Prior Literature Considerations • Adjust for predictors in prior literature, regardless of p-value • One line of logic is, why would you want to examine the association of P with outcome, without adjusting for L? • Example: Outcome=Survival, P=New treatment, L=Patient age
Information Criteria: AIC, BIC • Use non p-value based criteria that maximize the relative fit of competing models • Complex theoretical motivation for IC • Can be used for complicated modeling: non-nested models, functional form of same predictors, etc.
Data-based: Using AIC • AIC is unbiased estimator of the theoretical distance of a model to an unknown true mechanism (that actually generated the data)
Data-based: Using AIC • AIC is unbiased estimator of the theoretical distance of a model to an unknown true mechanism (that actually generated the data) • How is this so??? • If you are really curious…
Data-based: Using AIC • Useful for selecting best model out of candidate model set (not great if all are poor) • The size of 1 AIC value is not important but rather relative size to other AIC’s • Models need not be nested but have same sample size (Burnham & Anderson, 2002)
Treatment Effect Approach • Adjust for any and all confounders and effect-modifiers (interactions), regardless of p-values • From theoretical & prior literature • Goal is to get most accurate and precise estimate of treatment effect
Model Building for Treatment Effect Goal • If we don’t include confounders or interactions that were important then that could obscure picture of outcome-exposure relationship
Still will consider Parsimony • If we include many covariates (not confounders or interactions) perhaps some will only add “noise” to model • Noise added could obscure picture of outcome-exposure relationship
Data-based: Prediction goal • When Parsimony matters: find most accurate model that is most parsimonious (smallest # of predictors) • When doesn’t matter: pure accuracy = goal at any cost • Example: Quality control • Plausible but not typical
Best Predictive Model Approach • Adjust for any predictors that non-trivially increase c statistic (trivial is subject specific) • P-values are not considered • Goal is to maximize predictive ability of model • Future prediction is utmost; “Manage what you measure”

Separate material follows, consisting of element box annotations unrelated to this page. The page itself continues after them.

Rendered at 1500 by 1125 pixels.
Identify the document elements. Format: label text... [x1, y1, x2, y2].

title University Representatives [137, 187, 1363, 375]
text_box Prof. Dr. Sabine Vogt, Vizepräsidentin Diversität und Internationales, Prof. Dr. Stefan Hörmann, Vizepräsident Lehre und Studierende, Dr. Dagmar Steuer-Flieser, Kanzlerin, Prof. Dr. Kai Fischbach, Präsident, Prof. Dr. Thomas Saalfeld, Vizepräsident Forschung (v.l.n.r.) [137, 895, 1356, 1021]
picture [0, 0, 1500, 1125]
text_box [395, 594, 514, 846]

Book on Model building • Chapters 6, 7 • Basically takes the approach of trying to accurately establish the outcome-exposure relationship
Book recommendations • Multistage strategy: • Determine variables under study from research literature and/or that are clinically or biologically meaningful • Assess interaction prior to confounding • Assess for confounding • Additional considerations for precision
Book recommendations • Use backwards elimination of modeling terms • Retain lower-order terms if higher-orders are significant: • Keep 2 variables if 2-way interaction if significant • Keep lower power terms if highest power is significant
Model building • We will focus on treatment effect goal • Will consider book guidelines
Note about Model Building • Differences between “Best” model and nearest competitors may be small • Ordering among “Very Good” models may not be robust to independent challenges with new data
Note about Model Building • Be careful not to overstate importance of variables included in “Best” model • Remember that “Best” model odds ratios & p-values tend to be biased away from the null • Cross-validation approaches allow estimation of prediction errors associated with variable selection and also provide comparisons between sets of best models
After selecting a model • Want to check modeling fit and diagnostics to ensure adequacy • Could be worried about: • Influential data points • Correlated predictor variables • Leaving out variables or using wrong form • Overall model fit and prediction value
Problems to check for • Convergence problems • Model goodness-of-fit • Functional form (confounding, interaction, higher order for continuous) • Multicollinearity • Outlier effects
Convergence problems • SAS usually converges but sometimes will get a message: “There is possibly a quasicomplete separation in the sample points. The ML estimate may not exist. Validity of the model fit is questionable.”